- **PROBLEM DESCRIPTION**
In the listing that follows, count each line where the word "SQUARE" appears; write nothing but the count.

*** Opening EXTRACTED INFORMATION ***

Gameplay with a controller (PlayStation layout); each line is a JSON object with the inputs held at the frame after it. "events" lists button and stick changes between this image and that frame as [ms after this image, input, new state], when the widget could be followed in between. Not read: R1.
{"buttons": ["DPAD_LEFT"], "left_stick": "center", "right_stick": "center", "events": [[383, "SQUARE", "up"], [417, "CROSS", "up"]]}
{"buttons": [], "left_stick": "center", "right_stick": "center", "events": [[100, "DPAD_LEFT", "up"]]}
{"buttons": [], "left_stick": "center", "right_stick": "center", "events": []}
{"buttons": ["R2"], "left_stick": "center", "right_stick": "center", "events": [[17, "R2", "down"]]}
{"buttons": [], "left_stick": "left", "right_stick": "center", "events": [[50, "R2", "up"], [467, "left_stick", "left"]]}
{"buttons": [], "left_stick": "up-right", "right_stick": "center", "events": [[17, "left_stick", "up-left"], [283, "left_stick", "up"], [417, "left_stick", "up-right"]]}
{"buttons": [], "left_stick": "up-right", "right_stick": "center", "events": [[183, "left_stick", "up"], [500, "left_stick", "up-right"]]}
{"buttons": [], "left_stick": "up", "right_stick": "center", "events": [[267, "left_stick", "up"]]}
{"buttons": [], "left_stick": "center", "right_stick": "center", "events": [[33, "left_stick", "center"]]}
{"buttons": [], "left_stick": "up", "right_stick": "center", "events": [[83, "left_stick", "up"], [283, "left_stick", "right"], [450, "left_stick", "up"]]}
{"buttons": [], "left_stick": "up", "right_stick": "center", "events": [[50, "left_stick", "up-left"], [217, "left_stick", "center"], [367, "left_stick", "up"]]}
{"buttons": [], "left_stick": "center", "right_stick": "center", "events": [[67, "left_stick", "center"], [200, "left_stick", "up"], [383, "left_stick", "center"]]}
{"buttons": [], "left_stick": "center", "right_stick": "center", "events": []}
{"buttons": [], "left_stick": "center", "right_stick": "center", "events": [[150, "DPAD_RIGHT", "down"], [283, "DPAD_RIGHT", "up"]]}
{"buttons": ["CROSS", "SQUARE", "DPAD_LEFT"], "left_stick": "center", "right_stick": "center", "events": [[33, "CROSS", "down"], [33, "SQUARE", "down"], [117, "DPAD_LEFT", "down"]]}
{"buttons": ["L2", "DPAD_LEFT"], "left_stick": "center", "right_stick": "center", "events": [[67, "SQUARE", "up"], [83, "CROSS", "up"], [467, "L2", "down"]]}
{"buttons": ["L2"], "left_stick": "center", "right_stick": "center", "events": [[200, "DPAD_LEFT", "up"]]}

*** Closing EXTRACTED INFORMATION ***

- **ANSWER SPACE**
3